Scenario D: "The error happens intermittently"
This could indicate a network issue, a corporate firewall interfering with SSH traffic, or an ssh-agent that's losing its state. Try:
# Check if ssh-agent is still running
ps aux | grep ssh-agent
# Restart the agent and reload keys if needed
killall ssh-agent
eval "$(ssh-agent -s)"
ssh-add ~/.ssh/id_ed25519
Also verify that port 22 (the default SSH port) is not being blocked on your network. Some corporate networks block SSH on port 22. You can use HTTPS as a fallback or configure SSH to use port 443 if your hosting provider supports it.
Preventive Best Practices
- Use Ed25519 keys: They are faster, more secure, and shorter than RSA keys.
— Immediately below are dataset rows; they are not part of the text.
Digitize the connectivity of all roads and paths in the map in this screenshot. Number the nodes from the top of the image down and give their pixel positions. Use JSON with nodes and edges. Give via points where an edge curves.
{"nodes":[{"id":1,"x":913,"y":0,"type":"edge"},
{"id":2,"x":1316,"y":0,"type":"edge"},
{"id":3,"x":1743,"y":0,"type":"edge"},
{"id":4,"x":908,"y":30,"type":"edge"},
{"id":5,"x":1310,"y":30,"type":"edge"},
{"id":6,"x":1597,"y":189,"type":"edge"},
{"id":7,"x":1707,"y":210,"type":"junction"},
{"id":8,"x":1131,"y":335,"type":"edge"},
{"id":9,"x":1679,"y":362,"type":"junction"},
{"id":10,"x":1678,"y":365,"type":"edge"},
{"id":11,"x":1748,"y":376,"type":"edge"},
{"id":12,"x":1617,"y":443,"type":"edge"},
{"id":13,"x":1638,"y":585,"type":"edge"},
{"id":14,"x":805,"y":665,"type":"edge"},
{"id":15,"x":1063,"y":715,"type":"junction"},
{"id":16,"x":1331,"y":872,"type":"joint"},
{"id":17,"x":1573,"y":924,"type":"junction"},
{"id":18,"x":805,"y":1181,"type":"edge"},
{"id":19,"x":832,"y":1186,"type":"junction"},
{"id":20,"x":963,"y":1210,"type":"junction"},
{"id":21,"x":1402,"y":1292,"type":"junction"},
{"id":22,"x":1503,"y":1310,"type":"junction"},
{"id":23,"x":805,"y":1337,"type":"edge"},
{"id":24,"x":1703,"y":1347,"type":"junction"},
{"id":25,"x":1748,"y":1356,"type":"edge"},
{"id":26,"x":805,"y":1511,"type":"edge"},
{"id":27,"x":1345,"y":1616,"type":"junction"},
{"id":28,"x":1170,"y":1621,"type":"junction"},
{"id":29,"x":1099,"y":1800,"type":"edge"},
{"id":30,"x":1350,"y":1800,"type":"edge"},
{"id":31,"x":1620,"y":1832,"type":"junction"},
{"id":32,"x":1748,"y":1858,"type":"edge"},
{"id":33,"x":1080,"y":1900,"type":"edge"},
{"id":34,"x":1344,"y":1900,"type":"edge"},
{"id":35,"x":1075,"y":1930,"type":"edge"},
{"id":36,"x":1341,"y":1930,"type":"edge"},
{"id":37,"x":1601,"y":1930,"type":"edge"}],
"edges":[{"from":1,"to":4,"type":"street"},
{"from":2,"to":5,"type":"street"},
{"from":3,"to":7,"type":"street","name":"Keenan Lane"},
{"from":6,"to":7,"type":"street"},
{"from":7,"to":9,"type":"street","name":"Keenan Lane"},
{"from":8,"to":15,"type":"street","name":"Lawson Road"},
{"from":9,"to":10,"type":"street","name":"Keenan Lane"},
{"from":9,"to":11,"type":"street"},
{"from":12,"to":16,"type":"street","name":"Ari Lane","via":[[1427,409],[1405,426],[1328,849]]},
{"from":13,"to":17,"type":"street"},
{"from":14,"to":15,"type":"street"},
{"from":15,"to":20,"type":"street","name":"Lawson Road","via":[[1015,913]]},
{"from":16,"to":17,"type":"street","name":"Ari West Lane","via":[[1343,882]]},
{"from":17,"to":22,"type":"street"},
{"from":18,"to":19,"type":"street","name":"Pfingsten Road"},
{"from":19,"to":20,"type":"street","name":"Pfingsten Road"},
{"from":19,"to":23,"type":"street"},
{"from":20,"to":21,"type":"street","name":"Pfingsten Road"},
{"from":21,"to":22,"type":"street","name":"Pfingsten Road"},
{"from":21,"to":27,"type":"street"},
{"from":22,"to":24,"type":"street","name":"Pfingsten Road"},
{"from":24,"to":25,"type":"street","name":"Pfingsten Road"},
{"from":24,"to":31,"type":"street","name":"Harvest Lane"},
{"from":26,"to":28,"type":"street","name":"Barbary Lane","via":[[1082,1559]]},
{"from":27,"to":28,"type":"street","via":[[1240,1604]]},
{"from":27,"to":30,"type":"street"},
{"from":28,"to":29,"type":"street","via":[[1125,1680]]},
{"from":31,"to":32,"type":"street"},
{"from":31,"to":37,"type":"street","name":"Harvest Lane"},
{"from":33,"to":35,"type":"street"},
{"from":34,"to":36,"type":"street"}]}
Modern Git hosting services all support them. Generate with
ssh-keygen -t ed25519 -C "your_email@example.com" - Set a passphrase: Always protect your private key with a strong passphrase. If your machine is compromised, the passphrase is your last line of defense
- Keep a backup of your keys: Store an encrypted backup of your SSH keys in a password manager or secure offline storage. Losing your private key means losing access to repositories configured for SSH-only access
- Test SSH after key generation: Immediately run
ssh -T git@github.comafter adding a new public key to verify everything works end-to-end - Document your SSH configuration: If you use multiple keys or custom configs, keep a commented
~/.ssh/configfile that explains each entry. Your future self will thank you - Use
IdentitiesOnly yesin SSH config: This prevents SSH from offering all available keys to the server, which can cause authentication failures if too many keys are tried before the correct one - Periodically rotate keys: Like passwords, SSH keys benefit from occasional rotation. Generate new keys annually and update your hosting providers
- Verify remote URLs before cloning: Make a habit of checking whether you're using the SSH or HTTPS clone URL. Many developers keep both remotes configured (e.g.,
originas SSH andupstreamas HTTPS for read-only access)
When All Else Fails: Switch to HTTPS with Token Authentication
If you've exhausted all troubleshooting steps and SSH still won't cooperate — perhaps due to an unresolvable network restriction — you can fall back to HTTPS with a personal access token. This is a perfectly valid authentication method:
# Change remote to HTTPS
git remote set-url origin https://github.com/username/repository.git
# On push/pull, enter your username and use a personal access token as the password
# Generate tokens at: GitHub Settings → Developer settings → Personal access tokens
To avoid entering credentials repeatedly, configure Git credential caching:
# Store credentials in memory for a session (default 15 minutes)
git config --global credential.helper cache
# Store credentials permanently on disk (macOS uses osxkeychain by default)
git config --global credential.helper store
Note that storing credentials in plaintext with store is less secure than SSH keys. Use the OS-specific credential helpers (osxkeychain, wincred, or libsecret on Linux) for a better balance of convenience and security.
Conclusion
The Permission denied (publickey) error, while frustrating, is almost always solvable by methodically working through the authentication chain: ensure you have a key pair, the agent is running with your key loaded, the public key is registered with your hosting provider, and your remote URL uses SSH. The steps outlined above — from basic checks to verbose SSH debugging — cover virtually every scenario you'll encounter. By internalizing this troubleshooting workflow and adopting the preventive best practices, you'll spend less time wrestling with authentication errors and more time writing code. Remember: SSH authentication is a chain, and the error simply means one link is broken. Find that link, fix it, and get back to building.